Because of the language of my initial hypothesis I may have committed an act of erasure by splitting groups into "male" and "non-male" categories. I realise that this shows a lack of granularity, and want to apologise for that lack. More work is needed to properly show the distinct levels of proportion for women, trans, non-binary and gender-fluid artists.

results

You can examine the data here. 100 artists were examined from the e-mails, which were sent by eight correspondents over the 577 days.

There were 87 male-dominant bands (MIDB) and 13 female/trans/non-binary/gender-fluid dominant bands (NMIDB). Of those 87 groups, 60 were male-only. There were just four female/trans/non-binary/gender-fluid-only groups.

I calculated two averages: the mean, which is the central value of the set; and the median which is the middle value of the set. In this case, the median is more useful than the mean, because the data is heavily skewed. The median correspondent will never send information about a female/trans/non-binary/gender-fluid-dominant group. Three out of the eight correspondents show this absolute bias. The other five correspondents indicate a heavy bias against female/trans/non-binary/gender-fluid-dominant groups and artists.

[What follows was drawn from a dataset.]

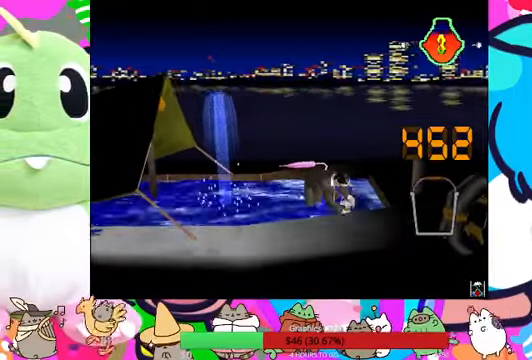
{"dt_ms": 500, "buttons": ["CROSS"], "left_stick": "center", "right_stick": "center", "events": [[34, "CROSS", "down"], [100, "CROSS", "up"], [167, "CROSS", "down"], [234, "CROSS", "up"], [300, "CROSS", "down"], [400, "CROSS", "up"], [467, "CROSS", "down"]]}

I calculated the standard deviation and the variance, mainly for completeness. These values show the relative spread of the data set. When compared with each other, we can see whether data sets are different from each other. In the spreadsheet, I've expressed the difference as a ratio, and they each indicate a heavy bias against female/trans/non-binary/gender-fluid-dominant groups and artists. Because of the inequality of the variances, there is no need to do another statistical test.

discussion

The data shows either a heavy or absolute bias in the correspondence the Freeness inbox receives from labels and agents. This bias favours male-only groups/artists and male-dominant groups/artists. I would really like to work on and discuss why this is so, and what we can do to help labels and agents promote more work by female/trans/non-binary/gender-fluid groups and artists. I have every faith that this is not happening on purpose in most cases.

But this isn't good. It's not good at all.